Ainsi s’achève la première face de l’album « Tyranny and Mutation », face intitulée « The Black », les titres étant écrits en noir sur fond rouge sur l’étiquette centrale du disque vinyle. La face rouge (« The Red », aux couleurs inversées) commence par la chanson « Baby Ice dog », cosignée avec Patti Smith, la compagne du claviériste Allen Lanier.
Le titre suivant, « Wings wetted down », est un de ces bijoux mélodiques dont BOC a parsemé ses disques tout au long de sa carrière : une mélodie douce et envoûtante qui aurait probablement eu le potentiel d’un single.
Après cet intermède de quiétude, « Teen Archer » relance la machine à vitesse maximum et fait une fois de plus dans la virtuosité technique.
Le disque s’achève par la magnifique « Mistress of the Salmon Salt », une nouvelle fois adaptée d’un poème de Sandy Pearlman, le producteur et mentor du groupe. Toutes les chansons de la première face sauf « Hot rails to hell » sont également basées sur des textes de Pearlman.
Sandy Pearlman et les autres membres du groupe se sont rencontrés sur le campus de l’université de Long Island, où il étudiait l’épistémologie, l’anthropologie et la sociologie, tout en écrivant des poèmes et en se passionnant pour la musique. La plupart des membres du groupe sont issus du circuit universitaire, ce qui explique leur approche plus intellectuelle du rock que les groupes de hard rock contemporains. Le résultat est visible dans les paroles souvent hermétiques – mais pleines de trouvailles et d’humour au second degré – et dans la complexité de la musique, qui ne se contente jamais d’enchaîner des riffs binaires. Les riffs, B.O.C. en pond certes à la pelle, mais ils ne sont jamais plus qu’un point de départ avant des digressions toujours surprenantes qui rendent parfois leur musique difficile d’approche.

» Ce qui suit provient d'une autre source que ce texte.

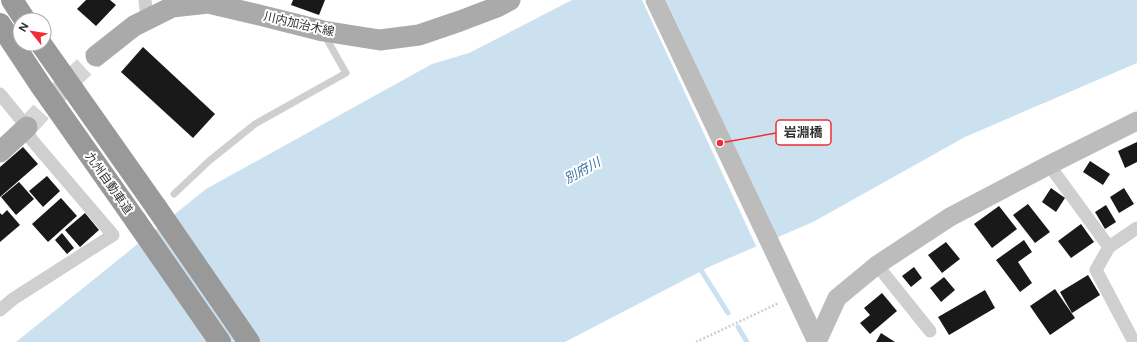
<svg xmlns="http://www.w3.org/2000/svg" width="1137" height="342" font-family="Figtree,'Noto Sans JP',sans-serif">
<rect width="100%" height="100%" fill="#fff"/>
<!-- water -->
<path fill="#cce1f0" d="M572 0H1137V63L965 137 813 222 711 266 565 342H16L206 189 432 64 469 53Z"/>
<!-- pier -->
<path fill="#fff" d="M642 0H666L777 239 757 248Z"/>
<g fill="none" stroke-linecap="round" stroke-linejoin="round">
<!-- stream -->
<g stroke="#cce1f0" stroke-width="5">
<path d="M699 267 728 313"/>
<path d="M738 327 747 342"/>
</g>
</g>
<!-- building -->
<g fill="#191919">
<path d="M86 0H110L116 5 96 26 77 9Z"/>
<path d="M293 0H325L319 15 291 5Z"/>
<path d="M143 47 215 114 193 138 121 72Z"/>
<path d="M1137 142V162L1125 168 1118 151Z"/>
<path d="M23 147 38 164 0 197V167Z"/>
<path d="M1090 161 1110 174 1103 185 1083 172Z"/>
<path d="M47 176 60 191 43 207 29 191Z"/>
<path d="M19 182 34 199 16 215 1 197Z"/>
<path d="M1051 188 1065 198 1056 212 1042 202Z"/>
<path d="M1124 188 1134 204 1119 213 1110 197Z"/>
<path d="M61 198 77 216 48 242 32 224Z"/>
<path d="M1028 204 1050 232 1035 243 1013 215Z"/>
<path d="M1106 205 1116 222 1105 229 1095 212Z"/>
<path d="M999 206 1017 229 992 248 974 224Z"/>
<path d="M7 210 20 225 0 242V213L2 215Z"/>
<path d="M85 213 99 230 80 247 65 230Z"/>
<path d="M1081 224 1094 242 1071 258 1058 241Z"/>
<path d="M62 233 74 248 67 254 55 240Z"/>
<path d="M1024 240 1032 252 1018 262 1032 283 1020 292 996 260Z"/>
<path d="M946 242 960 259 942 273 928 255Z"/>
<path d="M914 267 922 278 911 287 902 276Z"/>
<path d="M1088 275 1100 295 1072 313 1060 292Z"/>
<path d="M944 277 955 290 941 302 930 288Z"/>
<path d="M1055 289 1075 318 1050 335 1030 306Z"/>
<path d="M985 290 995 308 949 335 938 317Z"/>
<path d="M882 293 897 311 870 334 860 323 870 315 864 308Z"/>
<path d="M881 333 895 342H876Z"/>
</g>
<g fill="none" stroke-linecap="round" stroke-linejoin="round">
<!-- primary-tunnel -->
<path stroke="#d6d6d6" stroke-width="21" stroke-dasharray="21 10" stroke-linecap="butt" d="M27 127 68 82 96 56"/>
<!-- path -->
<path stroke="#cfcfcf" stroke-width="2.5" stroke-dasharray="2 2" stroke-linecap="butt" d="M696 342 779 303"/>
<!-- lane -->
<path stroke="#cfcfcf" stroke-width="7" d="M174 194 209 161 255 124 346 73 325 36"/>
<!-- street -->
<g stroke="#cfcfcf" stroke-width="13">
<path d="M145 0 147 19"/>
<path d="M0 94 27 127 31 139 113 235 13 299 0 310"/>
<path d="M1049 165 1109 247"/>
<path d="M877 265 930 331"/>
<path d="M1134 342 1096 270 1109 247 1137 228"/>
</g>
<!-- secondary -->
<g stroke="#bcbcbc" stroke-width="19">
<path d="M655 0 817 342"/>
<path d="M817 342 837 298 877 265 950 217 1049 165 1137 121"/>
</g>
<!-- primary -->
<g stroke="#aaa" stroke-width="21">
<path d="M96 56 134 26 172 7 208 3 255 14 323 31 380 40 419 35 460 21 497 7 510 0"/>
<path d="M0 152 27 127"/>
</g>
<!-- highway -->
<g stroke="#999" stroke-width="22">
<path d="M12 0 25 20"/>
<path d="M0 24 41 86 136 221"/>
<path d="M41 44 156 207"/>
</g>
<!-- highway-bridge -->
<g stroke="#999" stroke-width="22">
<path d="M156 207 249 342"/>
<path d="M136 221 220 342"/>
</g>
</g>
<g text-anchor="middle" stroke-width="4" stroke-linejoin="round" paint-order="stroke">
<!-- street labels -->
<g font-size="12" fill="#323232" stroke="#fff">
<text transform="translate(299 24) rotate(13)" y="4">川内加治木線</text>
<text transform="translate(109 183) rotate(55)" y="4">九州自動車道</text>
</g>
<!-- water labels -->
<g font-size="13" font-style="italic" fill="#39729c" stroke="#fff">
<text transform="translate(582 170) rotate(-29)" y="5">別府川</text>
</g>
</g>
<!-- callouts -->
<path fill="none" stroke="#f12c34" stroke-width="1.5" d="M720 143L776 133"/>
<circle fill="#f12c34" stroke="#fff" stroke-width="1.5" cx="720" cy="143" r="4"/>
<rect fill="#fff" stroke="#f12c34" stroke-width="1.5" x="776" y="120" width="55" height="25" rx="4"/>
<g font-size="13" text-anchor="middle" font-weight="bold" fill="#323232">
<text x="803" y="137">岩淵橋</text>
</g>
<!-- north arrow -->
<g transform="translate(32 32) rotate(300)"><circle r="19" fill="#ffffff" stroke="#adadad"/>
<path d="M0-3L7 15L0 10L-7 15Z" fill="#f12c34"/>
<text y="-6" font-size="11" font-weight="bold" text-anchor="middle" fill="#323232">N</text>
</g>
</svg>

Personnellement, j’ai découvert le groupe en empruntant par hasard trois de ses disques (les deux premiers albums, ainsi que le quatrième, « Agents of fortune », datant de 1976) à la médiathèque de La Courneuve, où j’habitais à l’époque. C’était en 1985. J’avais enregistré les trois disques bout à bout sur une vielle cassette C-90 que j’écoutais dans mon walkman. Ce n’est qu’au bout de la troisième ou quatrième écoute que les morceaux ont vraiment commencé à me rentrer dans la tête. Depuis cette époque, ils n’en sont plus jamais sortis et Blue Öyster Cult est devenu l’un de mes groupes préférés.